Watjen spoke at the life insurance segment of the CIBC World Market's conference, co-sponsored by A.M. Best Co.

The charge follows UnumProvident's $191.2 million net loss for the second quarter. The net loss of 80 cents a share was down from net income of $173.5 million, or 71 cents a share, for the same period of 1998. The loss included $509 million in pretax charges related to the merger of Unum Corp. and Provident Cos. (BestWire Aug. 3, 1999)

The company still expects to save $120 to $130 million through cost cutting, he said.

Watjen said the company is well-positioned to grow in the long-term disability market, which has barely tapped the middle-income population. While more than 80% of doctors and about 70% of lawyers have disability insurance, less than 3% of middle-income people have disability insurance, Watjen said. Doctors and lawyers make up a relatively small portion of the population, while there are more than 70 million middle-class people, he said.

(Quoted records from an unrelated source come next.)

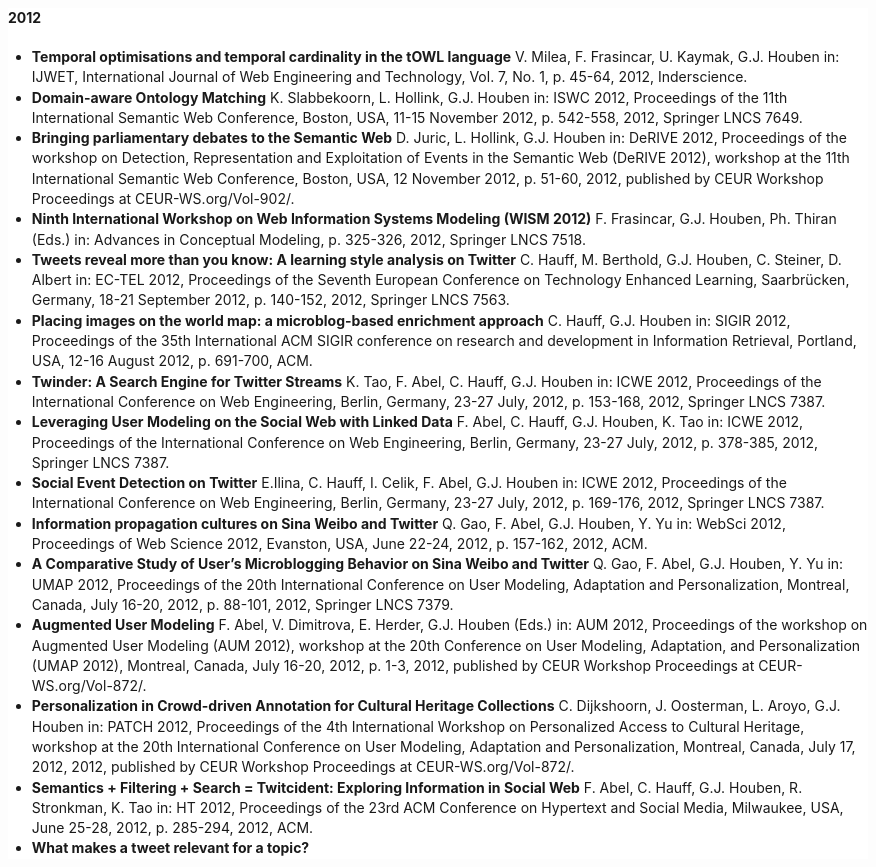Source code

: 
#### 2012

- **Temporal optimisations and temporal cardinality in the tOWL language**
  V. Milea, F. Frasincar, U. Kaymak, G.J. Houben
  in: IJWET, International Journal of Web Engineering and Technology, Vol. 7, No. 1, p. 45-64, 2012, Inderscience.
- **Domain-aware Ontology Matching**
  K. Slabbekoorn, L. Hollink, G.J. Houben
  in: ISWC 2012, Proceedings of the 11th International Semantic Web Conference, Boston, USA, 11-15 November 2012, p. 542-558, 2012, Springer LNCS 7649.
- **Bringing parliamentary debates to the Semantic Web**
  D. Juric, L. Hollink, G.J. Houben
  in: DeRIVE 2012, Proceedings of the workshop on Detection, Representation and Exploitation of Events in the Semantic Web (DeRIVE 2012), workshop at the 11th International Semantic Web Conference, Boston, USA, 12 November 2012, p. 51-60, 2012, published by CEUR Workshop Proceedings at CEUR-WS.org/Vol-902/.
- **Ninth International Workshop on Web Information Systems Modeling (WISM 2012)**
  F. Frasincar, G.J. Houben, Ph. Thiran (Eds.)
  in: Advances in Conceptual Modeling, p. 325-326, 2012, Springer LNCS 7518.
- **Tweets reveal more than you know: A learning style analysis on Twitter**
  C. Hauff, M. Berthold, G.J. Houben, C. Steiner, D. Albert
  in: EC-TEL 2012, Proceedings of the Seventh European Conference on Technology Enhanced Learning, Saarbrücken, Germany, 18-21 September 2012, p. 140-152, 2012, Springer LNCS 7563.
- **Placing images on the world map: a microblog-based enrichment approach**
  C. Hauff, G.J. Houben
  in: SIGIR 2012, Proceedings of the 35th International ACM SIGIR conference on research and development in Information Retrieval, Portland, USA, 12-16 August 2012, p. 691-700, ACM.
- **Twinder: A Search Engine for Twitter Streams**
  K. Tao, F. Abel, C. Hauff, G.J. Houben
  in: ICWE 2012, Proceedings of the International Conference on Web Engineering, Berlin, Germany, 23-27 July, 2012, p. 153-168, 2012, Springer LNCS 7387.
- **Leveraging User Modeling on the Social Web with Linked Data**
  F. Abel, C. Hauff, G.J. Houben, K. Tao
  in: ICWE 2012, Proceedings of the International Conference on Web Engineering, Berlin, Germany, 23-27 July, 2012, p. 378-385, 2012, Springer LNCS 7387.
- **Social Event Detection on Twitter**
  E.Ilina, C. Hauff, I. Celik, F. Abel, G.J. Houben
  in: ICWE 2012, Proceedings of the International Conference on Web Engineering, Berlin, Germany, 23-27 July, 2012, p. 169-176, 2012, Springer LNCS 7387.
- **Information propagation cultures on Sina Weibo and Twitter**
  Q. Gao, F. Abel, G.J. Houben, Y. Yu
  in: WebSci 2012, Proceedings of Web Science 2012, Evanston, USA, June 22-24, 2012, p. 157-162, 2012, ACM.
- **A Comparative Study of User’s Microblogging Behavior on Sina Weibo and Twitter**
  Q. Gao, F. Abel, G.J. Houben, Y. Yu
  in: UMAP 2012, Proceedings of the 20th International Conference on User Modeling, Adaptation and Personalization, Montreal, Canada, July 16-20, 2012, p. 88-101, 2012, Springer LNCS 7379.
- **Augmented User Modeling**
  F. Abel, V. Dimitrova, E. Herder, G.J. Houben (Eds.)
  in: AUM 2012, Proceedings of the workshop on Augmented User Modeling (AUM 2012), workshop at the 20th Conference on User Modeling, Adaptation, and Personalization (UMAP 2012), Montreal, Canada, July 16-20, 2012, p. 1-3, 2012, published by CEUR Workshop Proceedings at CEUR-WS.org/Vol-872/.
- **Personalization in Crowd-driven Annotation for Cultural Heritage Collections**
  C. Dijkshoorn, J. Oosterman, L. Aroyo, G.J. Houben
  in: PATCH 2012, Proceedings of the 4th International Workshop on Personalized Access to Cultural Heritage, workshop at the 20th International Conference on User Modeling, Adaptation and Personalization, Montreal, Canada, July 17, 2012, 2012, published by CEUR Workshop Proceedings at CEUR-WS.org/Vol-872/.
- **Semantics + Filtering + Search = Twitcident: Exploring Information in Social Web**
  F. Abel, C. Hauff, G.J. Houben, R. Stronkman, K. Tao
  in: HT 2012, Proceedings of the 23rd ACM Conference on Hypertext and Social Media, Milwaukee, USA, June 25-28, 2012, p. 285-294, 2012, ACM.
- **What makes a tweet relevant for a topic?**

There's also room to grow in small and middle-sized workplace marketing for long-term disability products, Watjen said. He said group long-term disability has a 75% penetration of the market of larger companies (500 or more lives) but only 23% penetration of companies with five to 24 employees and a 40% penetration of companies with 25 to 249 employees.

Workplace marketing offers a strong opportunity for UnumProvident to grow because 58% of people say they'd rather buy life insurance at work, Watjen said, citing a Limra study.